_Requirement_
How many lines below contain the string "wireOp"? Reply with the number alone.

_Given data_
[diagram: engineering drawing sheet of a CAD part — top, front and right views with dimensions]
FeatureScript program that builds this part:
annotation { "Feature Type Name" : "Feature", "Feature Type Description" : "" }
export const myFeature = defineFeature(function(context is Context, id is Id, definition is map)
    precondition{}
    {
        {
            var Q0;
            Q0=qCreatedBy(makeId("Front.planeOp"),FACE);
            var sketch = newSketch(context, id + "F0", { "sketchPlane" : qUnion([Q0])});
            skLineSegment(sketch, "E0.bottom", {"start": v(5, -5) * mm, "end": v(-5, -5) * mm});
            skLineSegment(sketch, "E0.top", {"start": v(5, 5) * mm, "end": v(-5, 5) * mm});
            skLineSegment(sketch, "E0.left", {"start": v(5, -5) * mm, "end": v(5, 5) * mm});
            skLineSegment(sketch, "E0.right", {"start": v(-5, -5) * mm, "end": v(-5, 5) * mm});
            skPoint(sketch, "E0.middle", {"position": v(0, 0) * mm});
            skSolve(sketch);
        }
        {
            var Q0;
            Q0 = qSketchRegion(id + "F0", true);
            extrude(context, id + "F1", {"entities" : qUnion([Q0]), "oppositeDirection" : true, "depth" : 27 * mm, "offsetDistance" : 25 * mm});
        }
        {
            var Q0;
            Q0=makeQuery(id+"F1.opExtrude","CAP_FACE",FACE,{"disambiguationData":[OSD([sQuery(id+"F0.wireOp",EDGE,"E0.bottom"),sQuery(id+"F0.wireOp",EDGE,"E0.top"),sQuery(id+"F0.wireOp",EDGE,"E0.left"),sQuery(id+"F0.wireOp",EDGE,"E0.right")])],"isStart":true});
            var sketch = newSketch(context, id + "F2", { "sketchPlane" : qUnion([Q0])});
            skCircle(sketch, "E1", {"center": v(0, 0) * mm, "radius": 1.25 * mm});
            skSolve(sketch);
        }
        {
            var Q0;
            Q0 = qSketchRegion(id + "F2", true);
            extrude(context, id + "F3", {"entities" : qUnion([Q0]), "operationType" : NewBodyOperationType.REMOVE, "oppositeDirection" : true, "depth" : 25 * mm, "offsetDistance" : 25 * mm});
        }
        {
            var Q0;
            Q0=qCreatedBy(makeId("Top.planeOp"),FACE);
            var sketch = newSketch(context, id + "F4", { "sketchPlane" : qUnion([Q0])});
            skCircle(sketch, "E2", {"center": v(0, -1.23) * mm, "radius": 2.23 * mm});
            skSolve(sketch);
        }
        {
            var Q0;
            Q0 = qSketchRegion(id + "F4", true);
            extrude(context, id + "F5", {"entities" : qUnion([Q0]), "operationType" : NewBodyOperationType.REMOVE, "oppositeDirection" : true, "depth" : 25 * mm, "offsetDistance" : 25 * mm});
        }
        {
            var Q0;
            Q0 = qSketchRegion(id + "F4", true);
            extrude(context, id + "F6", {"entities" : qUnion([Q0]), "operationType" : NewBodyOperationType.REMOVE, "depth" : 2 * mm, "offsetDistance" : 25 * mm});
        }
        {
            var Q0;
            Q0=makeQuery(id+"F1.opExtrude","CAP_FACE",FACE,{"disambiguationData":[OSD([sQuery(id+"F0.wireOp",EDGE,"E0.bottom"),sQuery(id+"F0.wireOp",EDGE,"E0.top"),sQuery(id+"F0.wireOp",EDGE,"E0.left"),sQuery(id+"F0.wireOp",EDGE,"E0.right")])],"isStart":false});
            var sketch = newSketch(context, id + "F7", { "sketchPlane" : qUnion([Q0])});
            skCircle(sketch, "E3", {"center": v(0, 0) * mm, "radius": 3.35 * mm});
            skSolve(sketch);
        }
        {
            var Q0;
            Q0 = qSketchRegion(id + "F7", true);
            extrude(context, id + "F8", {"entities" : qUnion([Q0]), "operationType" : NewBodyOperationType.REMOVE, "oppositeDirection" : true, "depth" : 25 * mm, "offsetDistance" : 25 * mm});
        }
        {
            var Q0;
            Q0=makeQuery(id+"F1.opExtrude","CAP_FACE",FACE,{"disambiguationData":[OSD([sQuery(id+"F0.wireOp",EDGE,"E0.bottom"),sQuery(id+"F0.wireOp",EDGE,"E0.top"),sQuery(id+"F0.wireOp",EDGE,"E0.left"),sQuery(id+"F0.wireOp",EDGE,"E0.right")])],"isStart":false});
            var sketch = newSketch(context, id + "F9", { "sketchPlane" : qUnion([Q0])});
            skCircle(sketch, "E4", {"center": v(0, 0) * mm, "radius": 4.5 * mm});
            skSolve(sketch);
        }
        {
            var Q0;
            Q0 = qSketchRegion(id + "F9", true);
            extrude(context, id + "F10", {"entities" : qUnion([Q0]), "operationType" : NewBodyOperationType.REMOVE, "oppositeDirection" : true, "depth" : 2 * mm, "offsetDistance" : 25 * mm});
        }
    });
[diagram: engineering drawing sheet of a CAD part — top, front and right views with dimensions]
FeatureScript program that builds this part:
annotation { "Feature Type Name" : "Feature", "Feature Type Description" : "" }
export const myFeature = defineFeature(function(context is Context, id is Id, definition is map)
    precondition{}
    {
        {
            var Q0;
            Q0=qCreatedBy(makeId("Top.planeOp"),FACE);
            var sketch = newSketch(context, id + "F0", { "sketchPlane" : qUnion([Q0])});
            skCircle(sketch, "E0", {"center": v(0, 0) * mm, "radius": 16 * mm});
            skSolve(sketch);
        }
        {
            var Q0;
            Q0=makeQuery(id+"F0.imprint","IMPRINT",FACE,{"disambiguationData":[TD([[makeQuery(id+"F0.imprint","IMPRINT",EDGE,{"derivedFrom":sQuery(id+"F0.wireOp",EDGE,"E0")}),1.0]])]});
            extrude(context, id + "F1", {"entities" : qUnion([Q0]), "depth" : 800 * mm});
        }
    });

_Task response_
4